Impõe-se agora perguntar: para que tenha as capacidades que tem e faça tudo o que faz, qual é a sua constituição metafísica? Tem de haver um factor X que está na base de todas estas capacidades. Tradicionalmente, chamou-se-lhe alma. Dada a dificuldade, se não impossibilidade, de pensar hoje o dualismo corpo-alma, compreender o Homem para lá desse dualismo, sem cair no monismo idealista nem no reducionismo materialista mecanicista ou biologista, constitui tarefa ingente para a Filosofia.
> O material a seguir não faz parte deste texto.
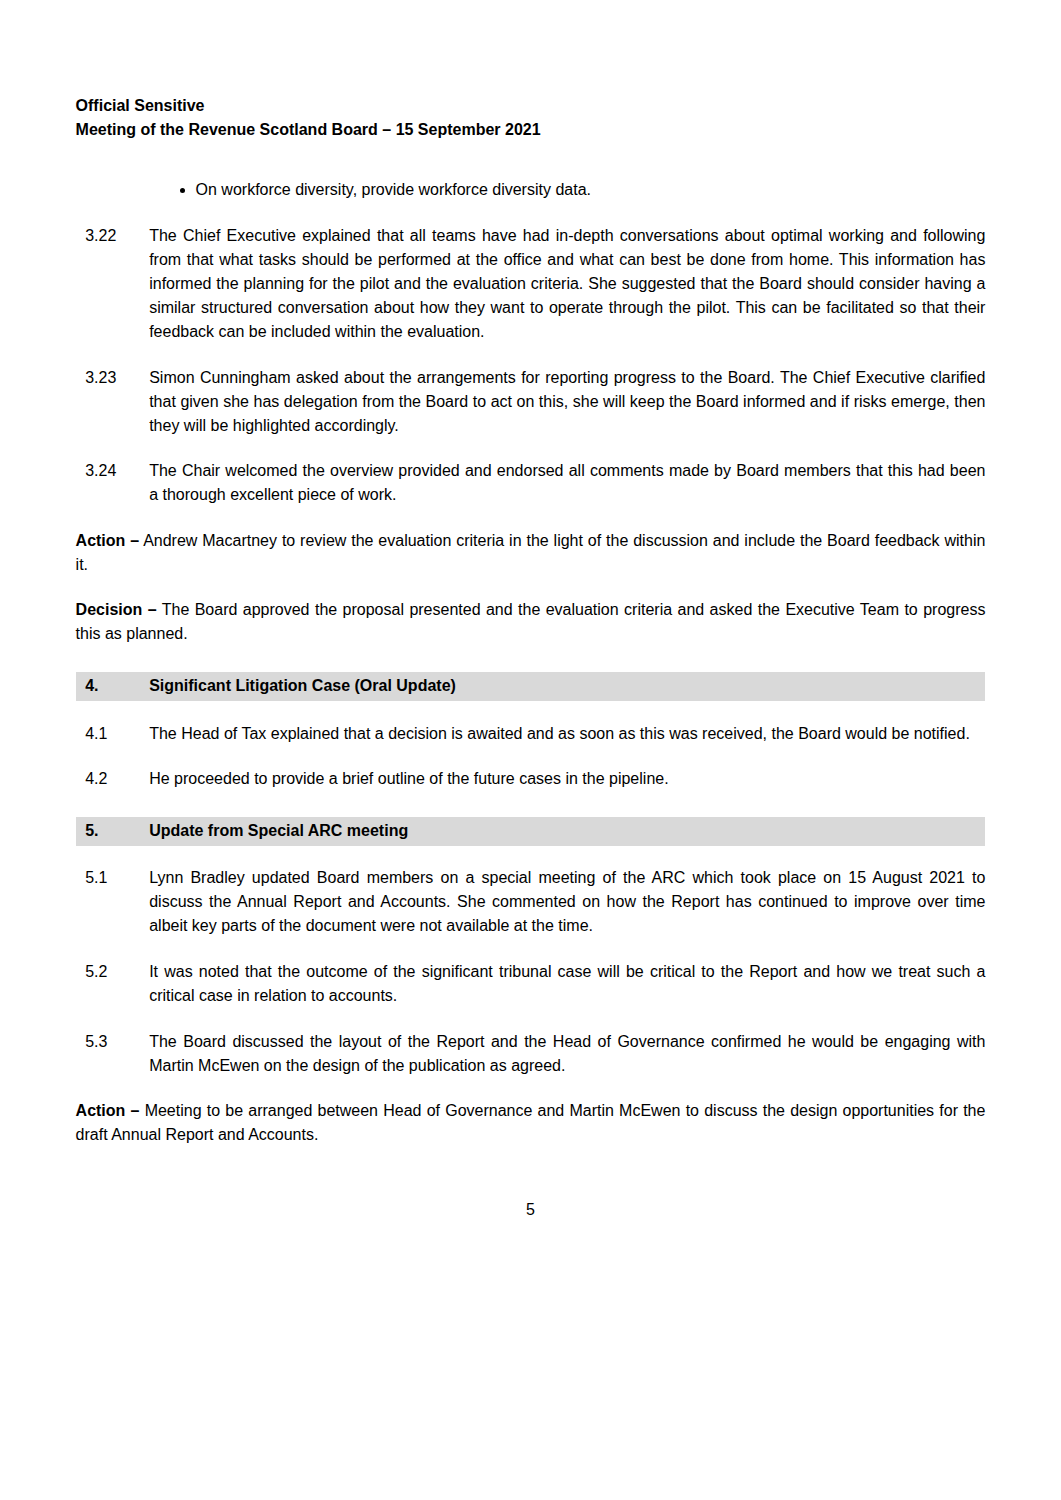Official Sensitive
Meeting of the Revenue Scotland Board – 15 September 2021
On workforce diversity, provide workforce diversity data.
3.22
The Chief Executive explained that all teams have had in-depth conversations about optimal working and following from that what tasks should be performed at the office and what can best be done from home. This information has informed the planning for the pilot and the evaluation criteria. She suggested that the Board should consider having a similar structured conversation about how they want to operate through the pilot. This can be facilitated so that their feedback can be included within the evaluation.
3.23
Simon Cunningham asked about the arrangements for reporting progress to the Board. The Chief Executive clarified that given she has delegation from the Board to act on this, she will keep the Board informed and if risks emerge, then they will be highlighted accordingly.
3.24
The Chair welcomed the overview provided and endorsed all comments made by Board members that this had been a thorough excellent piece of work.
Action – Andrew Macartney to review the evaluation criteria in the light of the discussion and include the Board feedback within it.
Decision – The Board approved the proposal presented and the evaluation criteria and asked the Executive Team to progress this as planned.
4.
Significant Litigation Case (Oral Update)
4.1
The Head of Tax explained that a decision is awaited and as soon as this was received, the Board would be notified.
4.2
He proceeded to provide a brief outline of the future cases in the pipeline.
5.
Update from Special ARC meeting
5.1
Lynn Bradley updated Board members on a special meeting of the ARC which took place on 15 August 2021 to discuss the Annual Report and Accounts. She commented on how the Report has continued to improve over time albeit key parts of the document were not available at the time.
5.2
It was noted that the outcome of the significant tribunal case will be critical to the Report and how we treat such a critical case in relation to accounts.
5.3
The Board discussed the layout of the Report and the Head of Governance confirmed he would be engaging with Martin McEwen on the design of the publication as agreed.
Action – Meeting to be arranged between Head of Governance and Martin McEwen to discuss the design opportunities for the draft Annual Report and Accounts.
5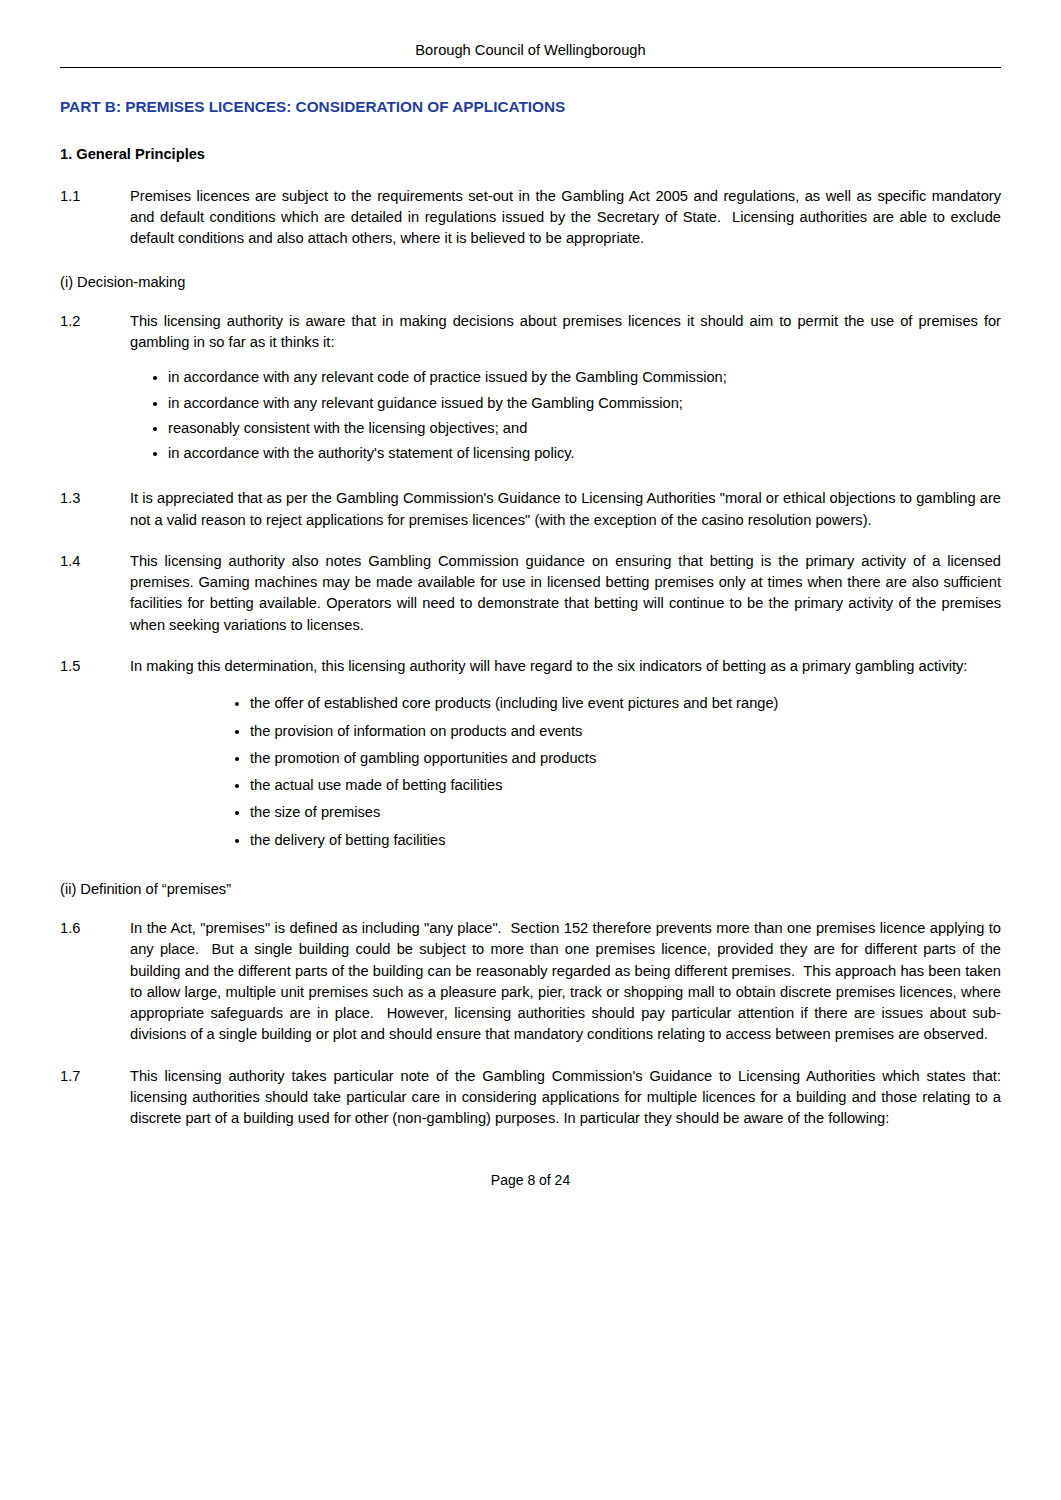Borough Council of Wellingborough
PART B: PREMISES LICENCES: CONSIDERATION OF APPLICATIONS
1. General Principles
1.1
Premises licences are subject to the requirements set-out in the Gambling Act 2005 and regulations, as well as specific mandatory and default conditions which are detailed in regulations issued by the Secretary of State. Licensing authorities are able to exclude default conditions and also attach others, where it is believed to be appropriate.
(i) Decision-making
1.2
This licensing authority is aware that in making decisions about premises licences it should aim to permit the use of premises for gambling in so far as it thinks it:
in accordance with any relevant code of practice issued by the Gambling Commission;
in accordance with any relevant guidance issued by the Gambling Commission;
reasonably consistent with the licensing objectives; and
in accordance with the authority's statement of licensing policy.
1.3
It is appreciated that as per the Gambling Commission's Guidance to Licensing Authorities "moral or ethical objections to gambling are not a valid reason to reject applications for premises licences" (with the exception of the casino resolution powers).
1.4
This licensing authority also notes Gambling Commission guidance on ensuring that betting is the primary activity of a licensed premises. Gaming machines may be made available for use in licensed betting premises only at times when there are also sufficient facilities for betting available. Operators will need to demonstrate that betting will continue to be the primary activity of the premises when seeking variations to licenses.
1.5
In making this determination, this licensing authority will have regard to the six indicators of betting as a primary gambling activity:
the offer of established core products (including live event pictures and bet range)
the provision of information on products and events
the promotion of gambling opportunities and products
the actual use made of betting facilities
the size of premises
the delivery of betting facilities
(ii) Definition of “premises”
1.6
In the Act, "premises" is defined as including "any place". Section 152 therefore prevents more than one premises licence applying to any place. But a single building could be subject to more than one premises licence, provided they are for different parts of the building and the different parts of the building can be reasonably regarded as being different premises. This approach has been taken to allow large, multiple unit premises such as a pleasure park, pier, track or shopping mall to obtain discrete premises licences, where appropriate safeguards are in place. However, licensing authorities should pay particular attention if there are issues about sub-divisions of a single building or plot and should ensure that mandatory conditions relating to access between premises are observed.
1.7
This licensing authority takes particular note of the Gambling Commission's Guidance to Licensing Authorities which states that: licensing authorities should take particular care in considering applications for multiple licences for a building and those relating to a discrete part of a building used for other (non-gambling) purposes. In particular they should be aware of the following:
Page 8 of 24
As investigações etológicas, bioquímicas, da genética, das neurociências constituem hoje talvez o maior desafio alguma vez lançado a uma conceção verdadeiramente humanista e espiritualista do Homem, por causa da tentação de reduzir o humano a uma explicação no quadro exclusivo do zoológico e bioquímico. De qualquer forma, ao Homem reflexivo impor-se-á sempre a subjetividade própria: por mais que objetive de si, o sujeito humano deparará sempre com o inobjetivável, já que a condição de possibilidade de se conhecer objetivando-se é ele mesmo enquanto sujeito irredutível. Na reflexão, o Homem é o sujeito e o objeto do conhecimento: sujeito que se conhece como objeto, mas sem se reduzir a objeto. Enquanto sujeito transcenderá, portanto, continuamente a explicação das ciências objetivantes. Para aclarar um pouco a dificuldade do tema, costumo dizer: eu não posso ir à janela ver-me a passar na rua.
Quem sou eu? Não sou coisa. O Homem não é mero objeto. Aí está o enigma, o mistério e a dignidade de um eu a caminho.